GIVEN DATA
++++++++

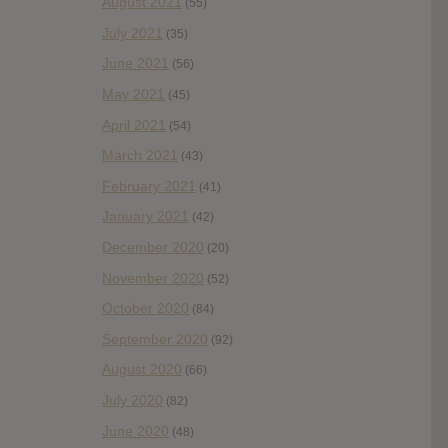
August 2021
(55)
July 2021
(35)
June 2021
(56)
May 2021
(45)
April 2021
(54)
March 2021
(43)
February 2021
(41)
January 2021
(42)
December 2020
(20)
November 2020
(52)
October 2020
(84)
September 2020
(92)
August 2020
(66)
July 2020
(82)
June 2020
(48)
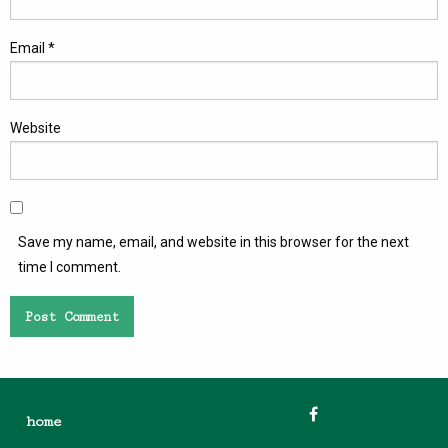
Email
*
Website
Save my name, email, and website in this browser for the next
time I comment.
home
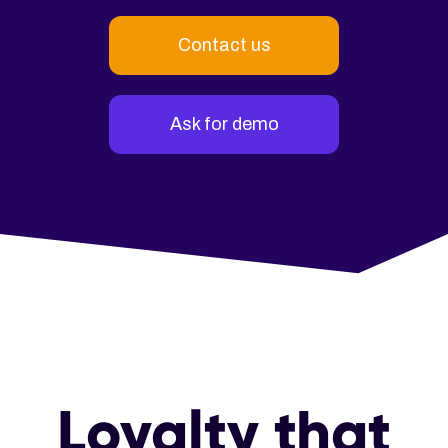
Contact us
Ask for demo
Loyalty that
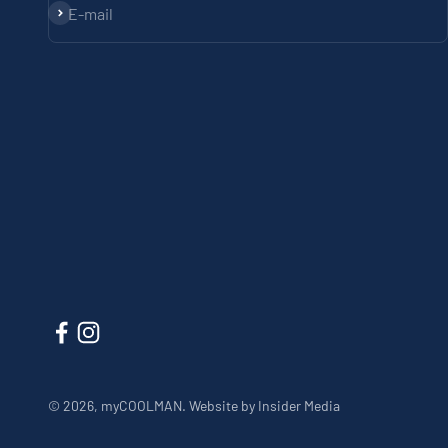
Subscribe
E-mail
© 2026, myCOOLMAN.
Website by Insider Media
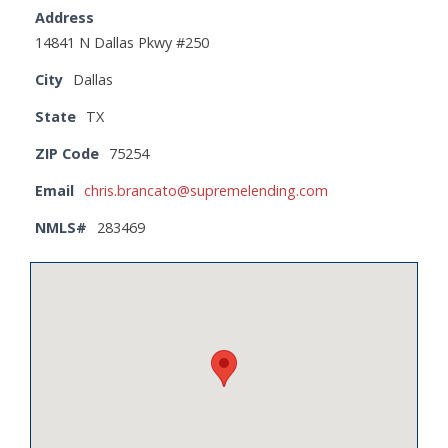
Address
14841 N Dallas Pkwy #250
City
Dallas
State
TX
ZIP Code
75254
Email
chris.brancato@supremelending.com
NMLS#
283469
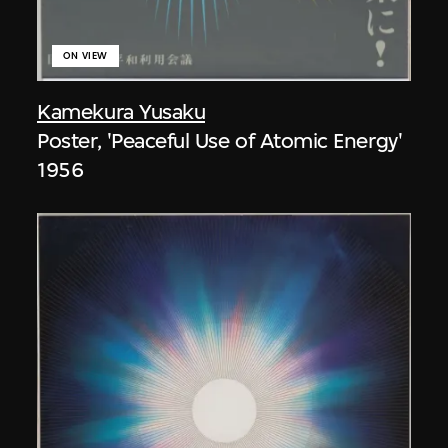
ON VIEW
Kamekura Yusaku
Poster, 'Peaceful Use of Atomic Energy'
1956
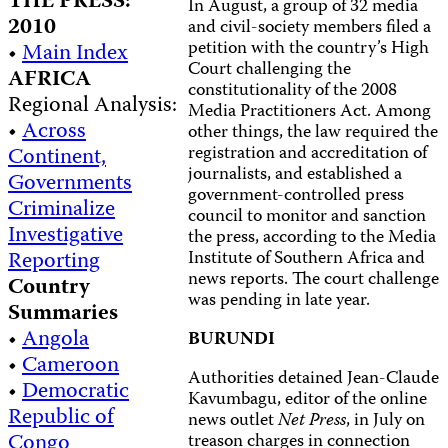
THE PRESS:
In August, a group of 32 media
2010
and civil-society members filed a
petition with the country’s High
•
Main Index
Court challenging the
AFRICA
constitutionality of the 2008
Regional Analysis:
Media Practitioners Act. Among
•
Across
other things, the law required the
registration and accreditation of
Continent,
journalists, and established a
Governments
government-controlled press
Criminalize
council to monitor and sanction
Investigative
the press, according to the Media
Reporting
Institute of Southern Africa and
news reports. The court challenge
Country
was pending in late year.
Summaries
•
Angola
BURUNDI
•
Cameroon
Authorities detained Jean-Claude
•
Democratic
Kavumbagu, editor of the online
Republic of
news outlet
Net Press
, in July on
Congo
treason charges in connection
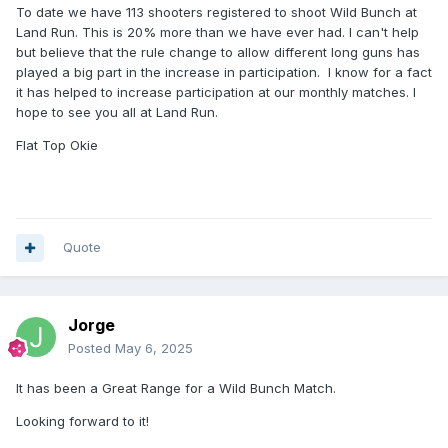
To date we have 113 shooters registered to shoot Wild Bunch at
Land Run. This is 20% more than we have ever had. I can't help
but believe that the rule change to allow different long guns has
played a big part in the increase in participation. I know for a fact
it has helped to increase participation at our monthly matches. I
hope to see you all at Land Run.
Flat Top Okie
Quote
Jorge
Posted
May 6, 2025
It has been a Great Range for a Wild Bunch Match.
Looking forward to it!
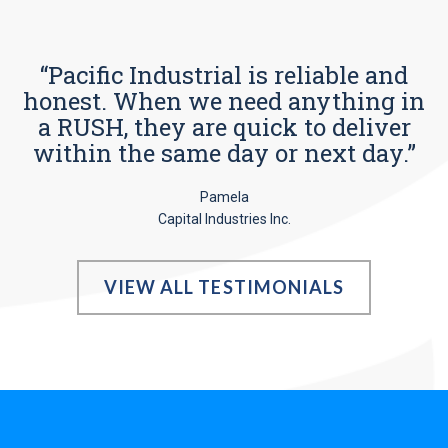
“Pacific Industrial is reliable and
honest. When we need anything in
a RUSH, they are quick to deliver
within the same day or next day.”
Pamela
Capital Industries Inc.
VIEW ALL TESTIMONIALS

++++++++

WHAT YOU NEED TO DO
Put the lines of the items into a Markdown table with columns Row and Text, starting at the line that contains "is reliable and" and ending at the last line of the items. Number each line in Row and skip any blank lines.

EXERCISE ANSWER
| Row | Text |
|---|---|
| 1 | “Pacific Industrial is reliable and |
| 2 | honest. When we need anything in |
| 3 | a RUSH, they are quick to deliver |
| 4 | within the same day or next day.” |
| 5 | Pamela |
| 6 | Capital Industries Inc. |
| 7 | VIEW ALL TESTIMONIALS |